Black Vultures eat the rubber on unprotected cars

I vaguely remembered reading about Black Vultures ripping off the rubber from windshield wipers and the rubber seals on windows and sunroofs, so I told Russ we’d better be careful. Our rental car didn’t have a sunroof, but it did of course have windows and windshield wipers. We saw one person putting a tarp over his car, and Russ asked him about it—he said there was a supply of tarps and bungee cords by the bathrooms specifically for protecting cars. The National Park Service website explains this, though we didn’t know about that till we got home.

Black Vultures eat the rubber on unprotected cars

Black Vultures eat the rubber on unprotected cars

Black Vultures eat the rubber on unprotected cars

Russ spent several minutes covering our car, and then several more minutes talking to newcomers and helping them get tarps on their cars. Meanwhile, I started feeling a little sick, so I didn’t get much birding in before we took the tarp off and headed for our planned overnight excursion to the Keys.

At some point along our drive I realized that I’d managed to lose three things: my favorite Tilley hat, my senior pass to the national parks, and a small black foam windscreen for the built-in microphone on my sound recorder. I usually don’t lose things, so this trifecta seemed pretty ominous. Two mornings later, when we were back in Florida City, we headed back to the Anhinga Trail. The gift shop was closed when we got there, but in the parking lot, nowhere near where we’d parked or I’d walked, I found my windscreen. It had a small gouge where a Black Vulture had bitten into it, but the damage was minimal—apparently small foam windscreens aren’t as tasty as the rubber stripping on car windows.  Of course, of the three things I’d lost, that was by far the cheapest and least important.

It was only about 6 am, and the one car already in the parking lot didn’t have a tarp over it. Russ again spent a few minutes putting a tarp over our car while I walked on the boardwalk to where some baby Anhingas had been perching two days before. When I saw a couple strolling along, I didn’t think to warn them about the vulture situation. I got some good photos and recordings of the Anhingas begging and then saw that it was almost time for the gift shop to open. It was in view of the parking lot, and I could see that several vultures were on the other car so I ran out and chased them off. Russ had already chased them off twice and was now leading the couple to the parking lot. By then, the birds had stripped off several inches of weather stripping around the sunroof. We felt bad for the car owners. Like us, they were from Minnesota where people and vultures are expected to be more civilized.

The gift shop was just then opening, and as we walked in the door, I saw my Tilley hat behind the counter. I was certain my senior pass was gone forever, but Russ asked about it just in case, and voila! The employee opened the cash drawer and there it was. Sometimes I feel a little cynical about people. This was just the thing for restoring my faith in my own species even as I lost some of my faith in my own competence.

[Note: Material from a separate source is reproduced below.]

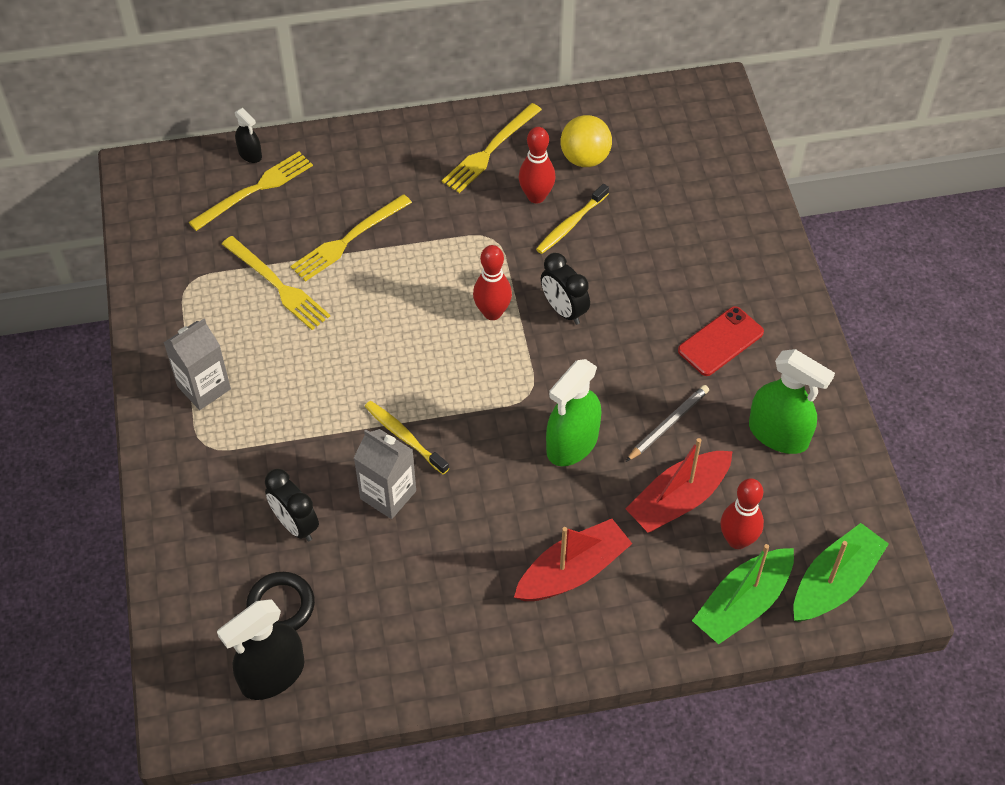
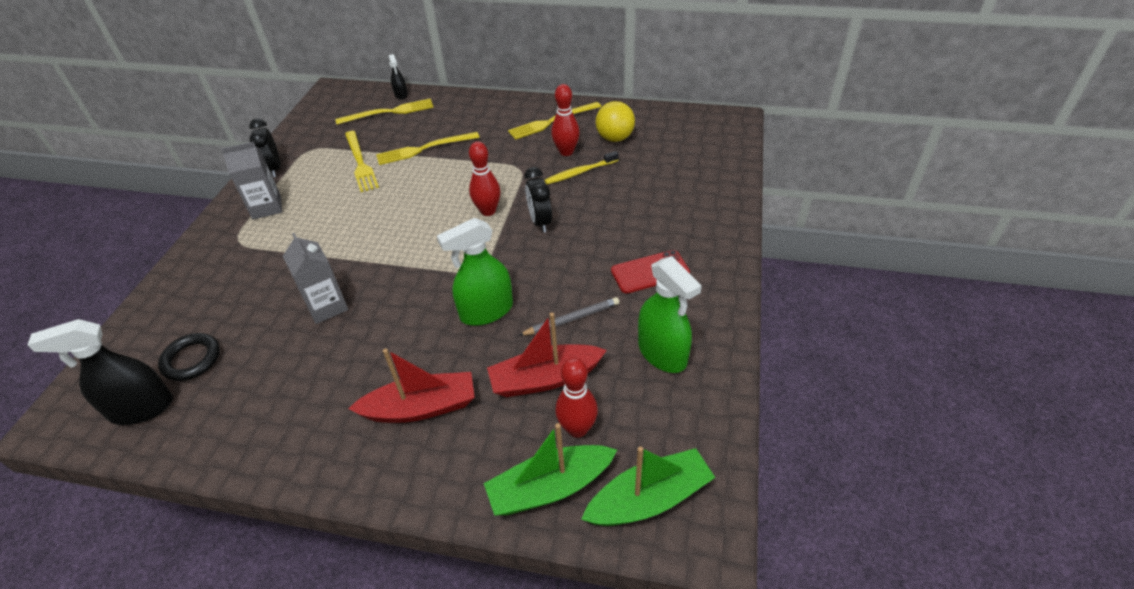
camera: 25 degrees right, 10 degrees down
(295, 525) = (249, 307): black clock -> black clock (274, 169)
(404, 437) = (368, 272): yellow toothbrush -> none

The staff at the Anhinga Trail are doing a great job of trying to help people and Black Vultures to co-exist. They aren’t allowed to be too specific with their advice—based on the holes we saw in the tarps, nothing is 100 percent effective against a strong-willed Black Vulture with a hankering for destruction or a hunger for rubber. Our rental car came through the experience unscathed, I have a wonderful souvenir in the form of my bitten microphone windscreen, and Russ and I left the Florida Everglades with warm feelings toward the birdlife, including those naughty vultures, and toward the staff and visitors. The day was filled with happy endings for us, even if it wasn't quite so joyful for that other couple.

The three things I lost on the Anhinga Trail in Everglades National Park. A Black Vulture took a bite out of the windscreen, but the other items were just fine when I got them back.
The three things I lost in the Anhinga Trail area. Notice the little bite out of the microphone windscreen.